### TASK TO CARRY OUT
Pick up the forum thread about whether it matters which days of the week you train, and continue it from its last line.

TEXT SHOWN START

# Does it matter what days you train



## rsd147 (Nov 14, 2012)

As it says in the title really. I usually do a PPL routine and usually train Monday, Wednesday and Friday but does it matter what days I train on for example could I do Tuesday, Wednesday and Thursday or Tuesday, Thursday and Friday?


----------



## Dark sim (May 18, 2013)

Does you body know what day it is? No  So there is your answer. Whatever fits best with your life.


----------



## Boshlop (Apr 1, 2012)

if you only have three days free use them three days as training > no training or missed p,p or l in my eyes.

if you have more days just try things out for a month, if you feel like death change the days for more rest or less if you prefer that


----------



## simonthepieman (Jun 11, 2012)

I think it's best to have a day off before legs if possible, but as said the body doesn't know what day it.

going a little off point, nor does the body have an OCD requirement have to have the workout on the same days each week or have a routine that fits 7 day cycle


----------



## a.notherguy (Nov 17, 2008)

simonthepieman said:


> I think it's best to have a day off before legs if possible, but as said the body doesn't know what day it.
> 
> going a little off point, nor does the body have an OCD requirement have to have the workout on the same days each week or have a routine that fits 7 day cycle


everyone knows that you have to train chest on a monday. not training chest on a monday can result in death.


----------



## *Ryan* (Nov 5, 2013)

Isnt monday like international chest day or summat?


----------



## 2H3ENCH4U (May 23, 2012)

TEXT SHOWN END
RECORD EXTRACTS START

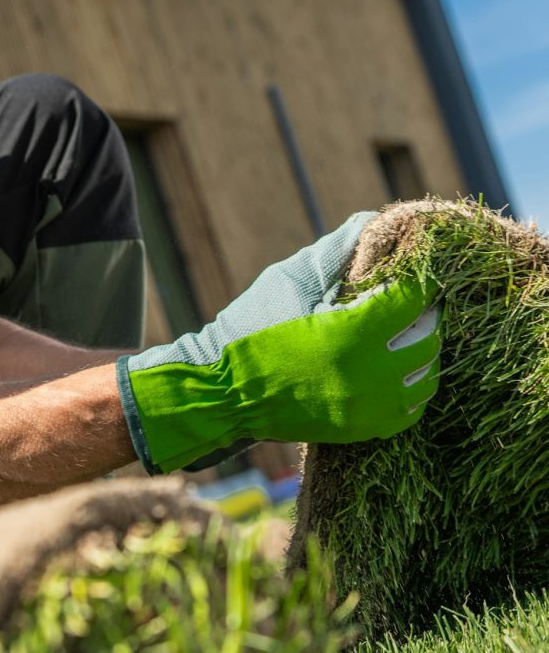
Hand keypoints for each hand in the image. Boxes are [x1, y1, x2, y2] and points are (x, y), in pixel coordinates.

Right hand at [117, 213, 441, 474]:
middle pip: (428, 338)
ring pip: (425, 377)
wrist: (223, 393)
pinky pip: (410, 410)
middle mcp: (370, 374)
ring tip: (410, 332)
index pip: (412, 299)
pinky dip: (412, 387)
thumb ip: (335, 251)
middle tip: (418, 298)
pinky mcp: (360, 430)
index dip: (420, 280)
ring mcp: (368, 408)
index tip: (419, 269)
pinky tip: (400, 369)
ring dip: (423, 350)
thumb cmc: (251, 328)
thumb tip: (371, 223)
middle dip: (427, 313)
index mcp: (352, 332)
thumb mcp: (290, 280)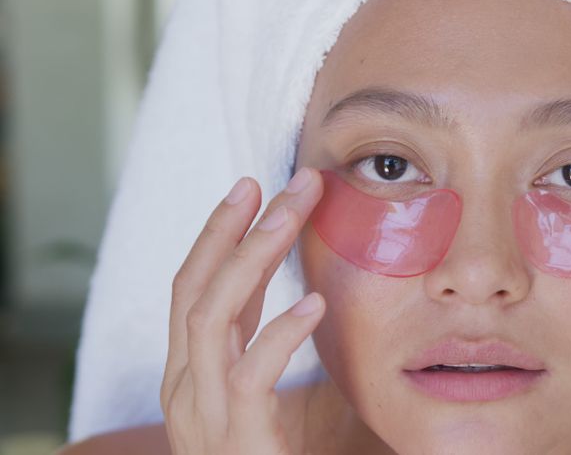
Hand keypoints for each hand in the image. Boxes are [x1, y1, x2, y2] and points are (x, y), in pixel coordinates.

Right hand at [160, 168, 325, 453]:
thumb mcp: (295, 393)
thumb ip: (300, 348)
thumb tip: (343, 291)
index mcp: (197, 373)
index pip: (195, 286)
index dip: (220, 233)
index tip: (255, 186)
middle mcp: (187, 388)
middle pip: (196, 287)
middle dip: (237, 227)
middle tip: (284, 180)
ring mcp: (202, 416)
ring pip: (209, 317)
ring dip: (253, 257)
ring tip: (295, 213)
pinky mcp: (235, 440)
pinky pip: (247, 378)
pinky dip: (278, 334)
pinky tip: (315, 304)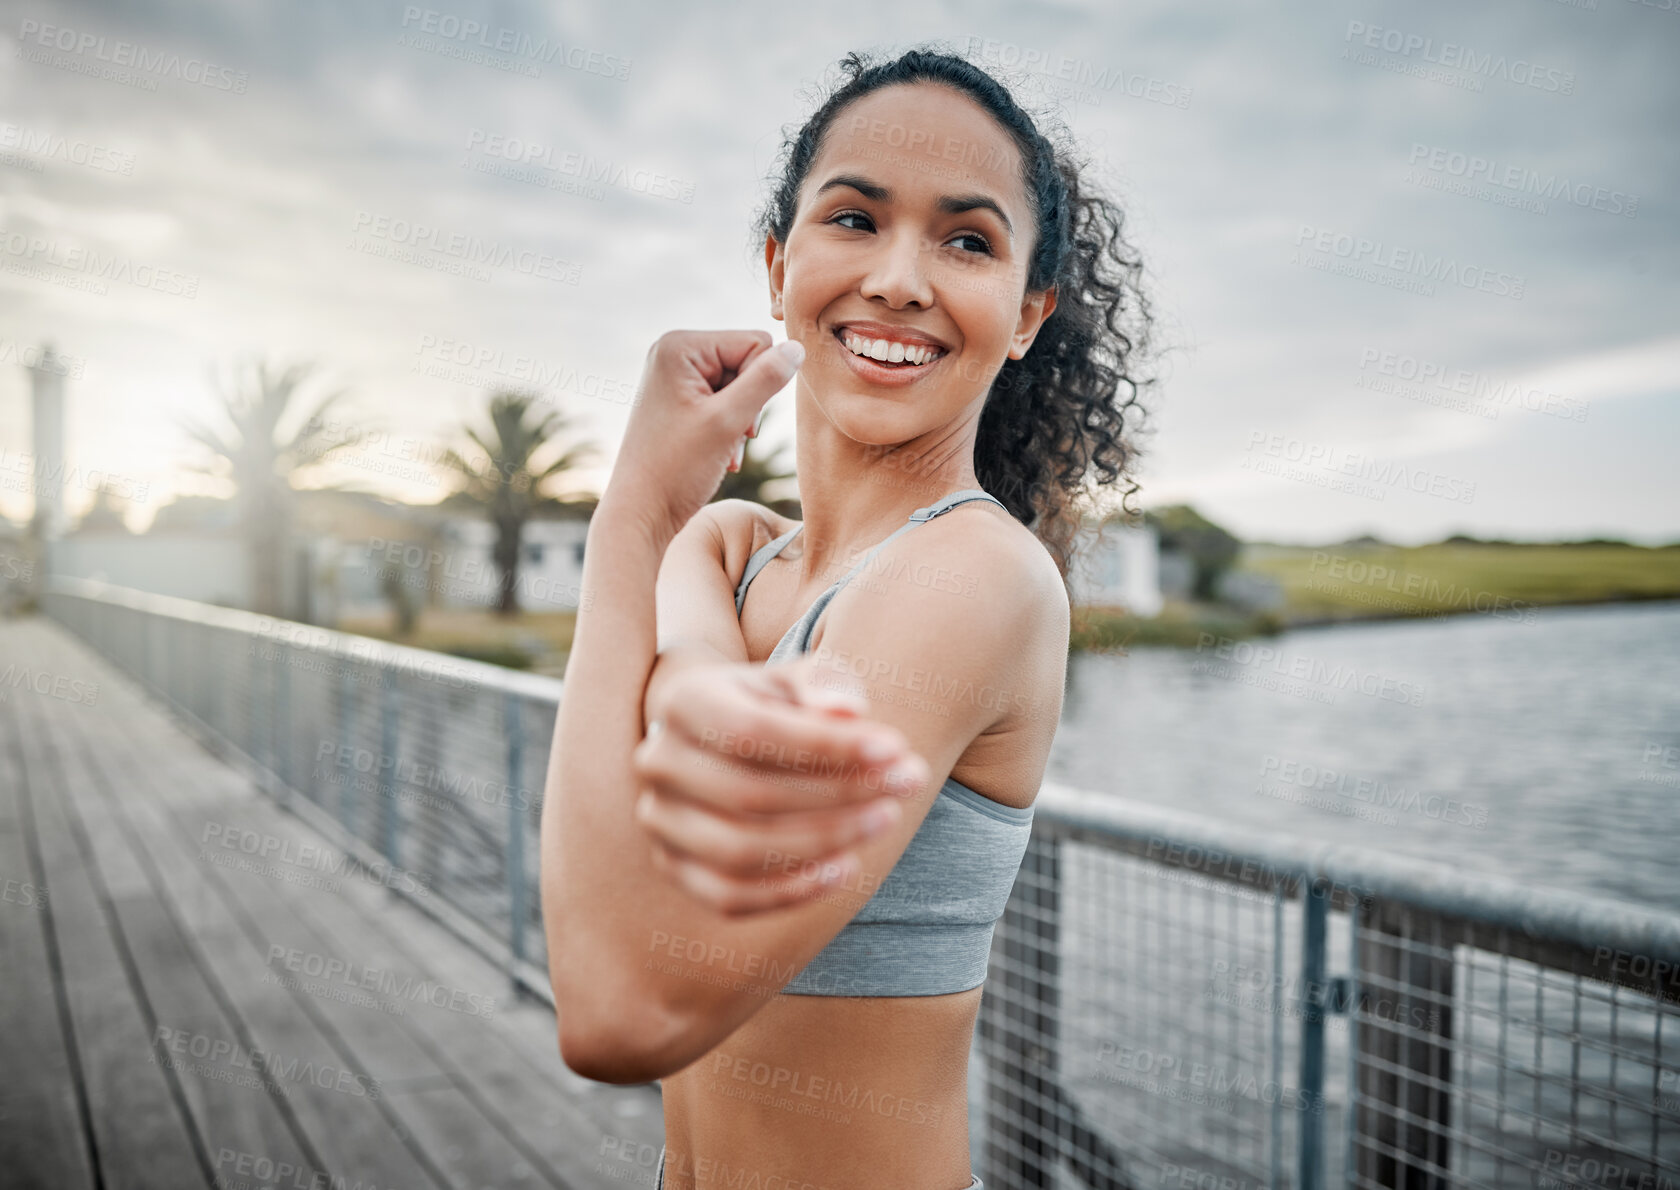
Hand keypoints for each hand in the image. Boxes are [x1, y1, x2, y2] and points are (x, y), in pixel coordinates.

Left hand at [605, 330, 803, 542]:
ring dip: (740, 420)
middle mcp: (673, 351)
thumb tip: (798, 347)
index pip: (755, 343)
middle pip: (747, 361)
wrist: (641, 512)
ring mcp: (674, 375)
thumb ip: (766, 380)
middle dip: (748, 404)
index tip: (737, 422)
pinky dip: (727, 427)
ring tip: (721, 449)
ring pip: (739, 384)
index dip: (761, 383)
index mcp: (679, 345)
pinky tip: (716, 452)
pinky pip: (723, 399)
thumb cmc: (676, 469)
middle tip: (729, 438)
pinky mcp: (678, 397)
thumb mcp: (728, 421)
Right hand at [631, 654, 929, 915]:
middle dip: (840, 794)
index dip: (825, 746)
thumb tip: (847, 710)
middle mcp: (659, 762)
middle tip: (908, 781)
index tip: (895, 747)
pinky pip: (729, 896)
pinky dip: (790, 891)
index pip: (751, 732)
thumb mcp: (799, 679)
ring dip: (824, 841)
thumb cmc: (775, 702)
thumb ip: (825, 682)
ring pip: (739, 851)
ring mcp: (661, 821)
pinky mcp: (675, 868)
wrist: (727, 739)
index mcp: (683, 701)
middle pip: (750, 795)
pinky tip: (846, 867)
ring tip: (885, 818)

RECORD EXTRACTS END

### ANSWER FOR THIS EXERCISE
a.notherguy said:


> everyone knows that you have to train chest on a monday. not training chest on a monday can result in death.


This is true .... and remember how are you gonna train chest again on Tuesday if you are dead !?

To answer your question, it doesn't make any difference, as a general rule try to avoid following shoulders with chest or vice versa and a day off before legs makes for a better session.

As your doing P/P/L you shouldn't really have any cross over so just do what you gotta do.


----------



## BoomTime (Feb 19, 2009)

Thats like saying dose it matter what shoes you have on at the gym or what shorts?? No


----------



## ConP (Aug 18, 2013)

Chest responds best when trained on a Monday while Legs need to be performed on a Sunday in order to have maximal anabolism.


----------



## badly_dubbed (Nov 21, 2011)

curious to know your logic in thinking why it wouldnt be ok to train on a different day as opposed to mon,wed,fri


----------



## rsd147 (Nov 14, 2012)

badly_dubbed said:


> curious to know your logic in thinking why it wouldnt be ok to train on a different day as opposed to mon,wed,fri


Why reason behind was because I train three days a week as it suits me but say I did them mon, tues and Wednesday and then did not train again until Monday that's four days rest. Didn't know if it was a good idea


----------



## Nytol (Jul 16, 2005)

A day in between session is optimal IMO, and essential in my own case.


----------



## Dave 0511 (Feb 13, 2009)

I think you are massively over-thinking it, just train mate


----------



## Joe Shmoe (Jan 12, 2009)

Good grief, is this question real?

I normally watch TV on Wednesday, but does it matter if I video it and watch it on a Thursday?


----------



## 1010AD (May 30, 2009)

rsd147 said:


> As it says in the title really. I usually do a PPL routine and usually train Monday, Wednesday and Friday but does it matter what days I train on for example could I do Tuesday, Wednesday and Thursday or Tuesday, Thursday and Friday?


I'd read your question back and try and think of a reason why it would matter.


----------



## Sambuca (Jul 25, 2012)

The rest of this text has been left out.